* **WHAT NEEDS TO BE DONE**:
Write out the records below exactly as they appear, skipping each picture.

* **RECORDS FOR THIS TASK**:
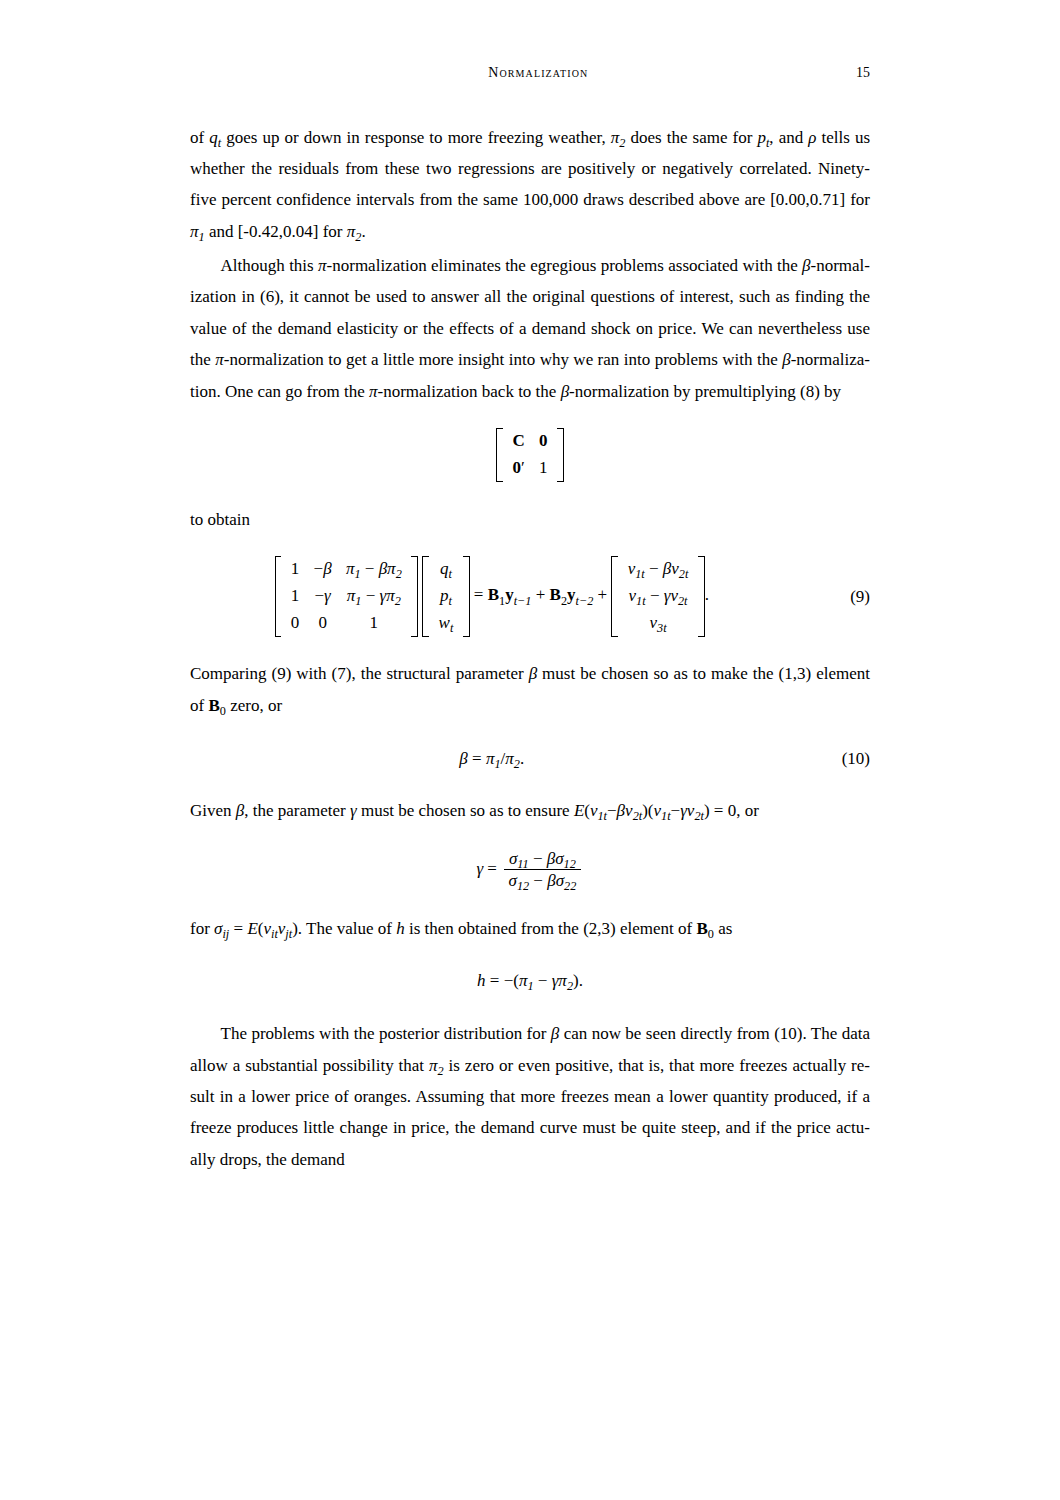Normalization 15
of qt goes up or down in response to more freezing weather, π2 does the same for pt, and ρ tells us whether the residuals from these two regressions are positively or negatively correlated. Ninety-five percent confidence intervals from the same 100,000 draws described above are [0.00,0.71] for π1 and [-0.42,0.04] for π2.
Although this π-normalization eliminates the egregious problems associated with the β-normalization in (6), it cannot be used to answer all the original questions of interest, such as finding the value of the demand elasticity or the effects of a demand shock on price. We can nevertheless use the π-normalization to get a little more insight into why we ran into problems with the β-normalization. One can go from the π-normalization back to the β-normalization by premultiplying (8) by
| C | 0 |
| 0 ′ | 1 |
to obtain
| 1 | − β | π 1 − βπ 2 |
| 1 | − γ | π 1 − γπ 2 |
| 0 | 0 | 1 |
| q t |
| p t |
| w t |
= B1yt−1 + B2yt−2 +
| v 1t − βv 2t |
| v 1t − γv 2t |
| v 3t |
. (9)
Comparing (9) with (7), the structural parameter β must be chosen so as to make the (1,3) element of B0 zero, or
β = π1/π2. (10)
Given β, the parameter γ must be chosen so as to ensure E(v1t−βv2t)(v1t−γv2t) = 0, or
γ = σ11 − βσ12 σ12 − βσ22
for σij = E(vitvjt). The value of h is then obtained from the (2,3) element of B0 as
h = −(π1 − γπ2).
The problems with the posterior distribution for β can now be seen directly from (10). The data allow a substantial possibility that π2 is zero or even positive, that is, that more freezes actually result in a lower price of oranges. Assuming that more freezes mean a lower quantity produced, if a freeze produces little change in price, the demand curve must be quite steep, and if the price actually drops, the demand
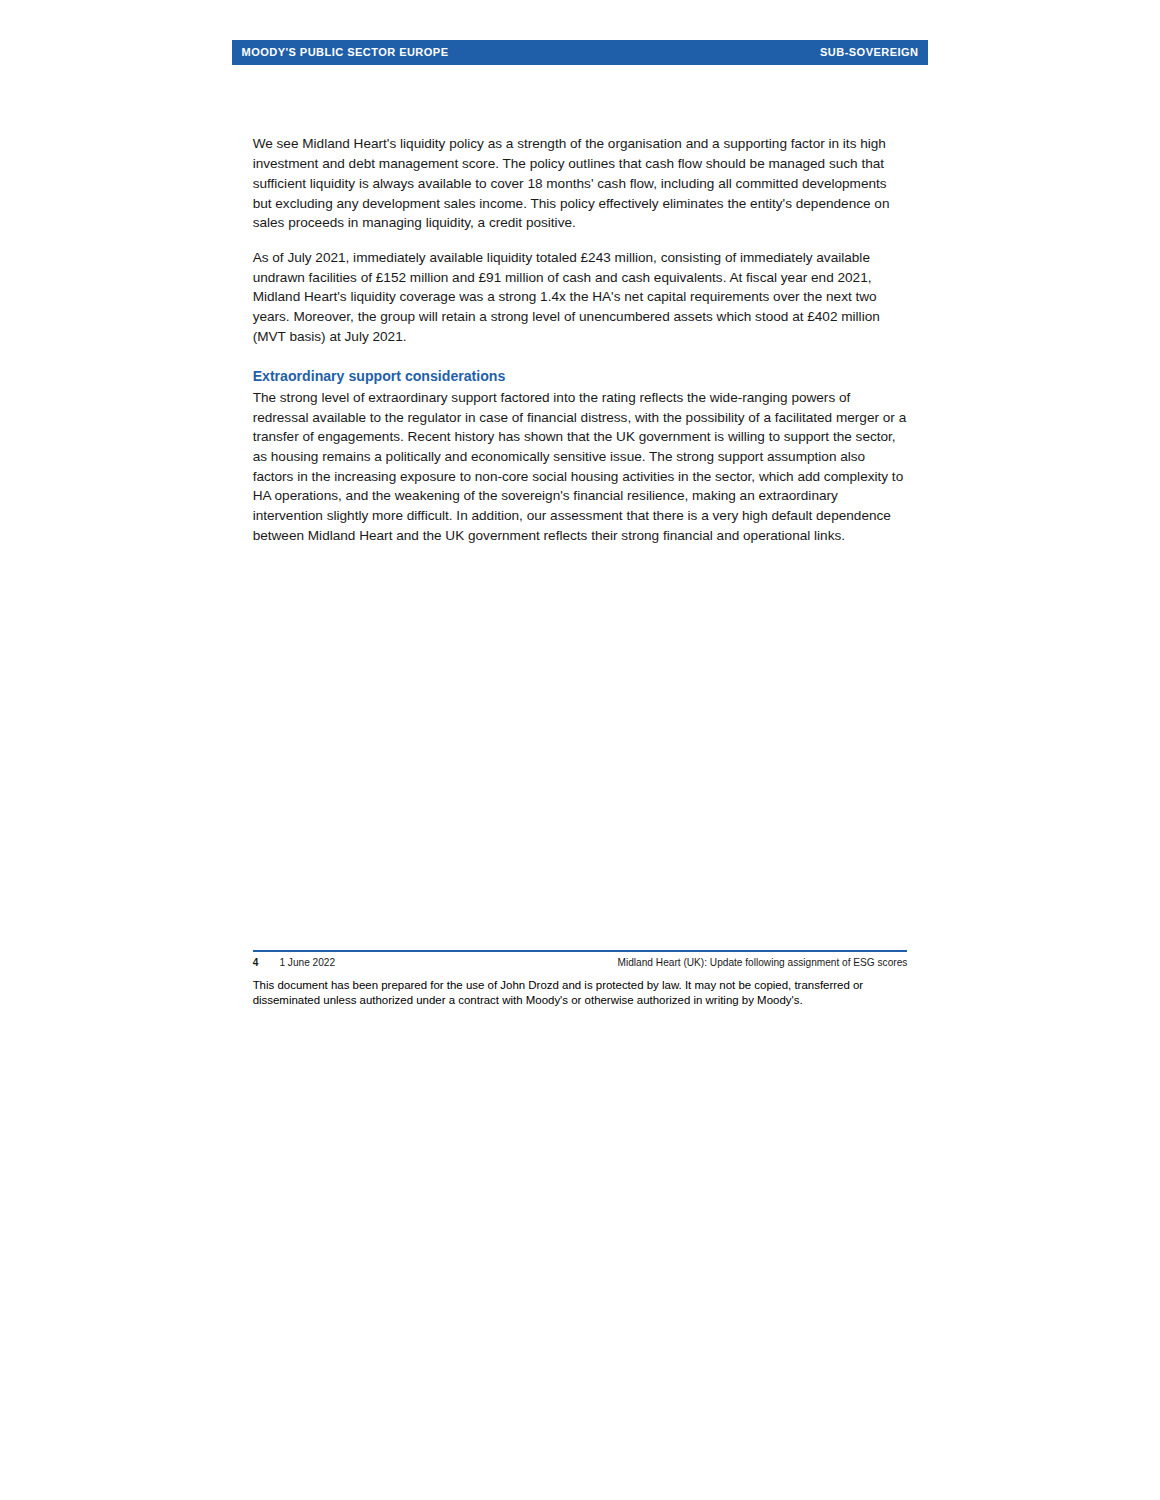Moody's Public Sector Europe Sub-sovereign
We see Midland Heart's liquidity policy as a strength of the organisation and a supporting factor in its high investment and debt management score. The policy outlines that cash flow should be managed such that sufficient liquidity is always available to cover 18 months' cash flow, including all committed developments but excluding any development sales income. This policy effectively eliminates the entity's dependence on sales proceeds in managing liquidity, a credit positive.
As of July 2021, immediately available liquidity totaled £243 million, consisting of immediately available undrawn facilities of £152 million and £91 million of cash and cash equivalents. At fiscal year end 2021, Midland Heart's liquidity coverage was a strong 1.4x the HA's net capital requirements over the next two years. Moreover, the group will retain a strong level of unencumbered assets which stood at £402 million (MVT basis) at July 2021.
Extraordinary support considerations
The strong level of extraordinary support factored into the rating reflects the wide-ranging powers of redressal available to the regulator in case of financial distress, with the possibility of a facilitated merger or a transfer of engagements. Recent history has shown that the UK government is willing to support the sector, as housing remains a politically and economically sensitive issue. The strong support assumption also factors in the increasing exposure to non-core social housing activities in the sector, which add complexity to HA operations, and the weakening of the sovereign's financial resilience, making an extraordinary intervention slightly more difficult. In addition, our assessment that there is a very high default dependence between Midland Heart and the UK government reflects their strong financial and operational links.
4 1 June 2022 Midland Heart (UK): Update following assignment of ESG scores
This document has been prepared for the use of John Drozd and is protected by law. It may not be copied, transferred or disseminated unless authorized under a contract with Moody's or otherwise authorized in writing by Moody's.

* **SOLUTION TO THIS EXERCISE**:
Normalization 15
of qt goes up or down in response to more freezing weather, π2 does the same for pt, and ρ tells us whether the residuals from these two regressions are positively or negatively correlated. Ninety-five percent confidence intervals from the same 100,000 draws described above are [0.00,0.71] for π1 and [-0.42,0.04] for π2.
Although this π-normalization eliminates the egregious problems associated with the β-normalization in (6), it cannot be used to answer all the original questions of interest, such as finding the value of the demand elasticity or the effects of a demand shock on price. We can nevertheless use the π-normalization to get a little more insight into why we ran into problems with the β-normalization. One can go from the π-normalization back to the β-normalization by premultiplying (8) by
| C | 0 |
| 0 ′ | 1 |
to obtain
| 1 | − β | π 1 − βπ 2 |
| 1 | − γ | π 1 − γπ 2 |
| 0 | 0 | 1 |
| q t |
| p t |
| w t |
= B1yt−1 + B2yt−2 +
| v 1t − βv 2t |
| v 1t − γv 2t |
| v 3t |
. (9)
Comparing (9) with (7), the structural parameter β must be chosen so as to make the (1,3) element of B0 zero, or
β = π1/π2. (10)
Given β, the parameter γ must be chosen so as to ensure E(v1t−βv2t)(v1t−γv2t) = 0, or
γ = σ11 − βσ12 σ12 − βσ22
for σij = E(vitvjt). The value of h is then obtained from the (2,3) element of B0 as
h = −(π1 − γπ2).
The problems with the posterior distribution for β can now be seen directly from (10). The data allow a substantial possibility that π2 is zero or even positive, that is, that more freezes actually result in a lower price of oranges. Assuming that more freezes mean a lower quantity produced, if a freeze produces little change in price, the demand curve must be quite steep, and if the price actually drops, the demand
Moody's Public Sector Europe Sub-sovereign
We see Midland Heart's liquidity policy as a strength of the organisation and a supporting factor in its high investment and debt management score. The policy outlines that cash flow should be managed such that sufficient liquidity is always available to cover 18 months' cash flow, including all committed developments but excluding any development sales income. This policy effectively eliminates the entity's dependence on sales proceeds in managing liquidity, a credit positive.
As of July 2021, immediately available liquidity totaled £243 million, consisting of immediately available undrawn facilities of £152 million and £91 million of cash and cash equivalents. At fiscal year end 2021, Midland Heart's liquidity coverage was a strong 1.4x the HA's net capital requirements over the next two years. Moreover, the group will retain a strong level of unencumbered assets which stood at £402 million (MVT basis) at July 2021.
Extraordinary support considerations
The strong level of extraordinary support factored into the rating reflects the wide-ranging powers of redressal available to the regulator in case of financial distress, with the possibility of a facilitated merger or a transfer of engagements. Recent history has shown that the UK government is willing to support the sector, as housing remains a politically and economically sensitive issue. The strong support assumption also factors in the increasing exposure to non-core social housing activities in the sector, which add complexity to HA operations, and the weakening of the sovereign's financial resilience, making an extraordinary intervention slightly more difficult. In addition, our assessment that there is a very high default dependence between Midland Heart and the UK government reflects their strong financial and operational links.
4 1 June 2022 Midland Heart (UK): Update following assignment of ESG scores
This document has been prepared for the use of John Drozd and is protected by law. It may not be copied, transferred or disseminated unless authorized under a contract with Moody's or otherwise authorized in writing by Moody's.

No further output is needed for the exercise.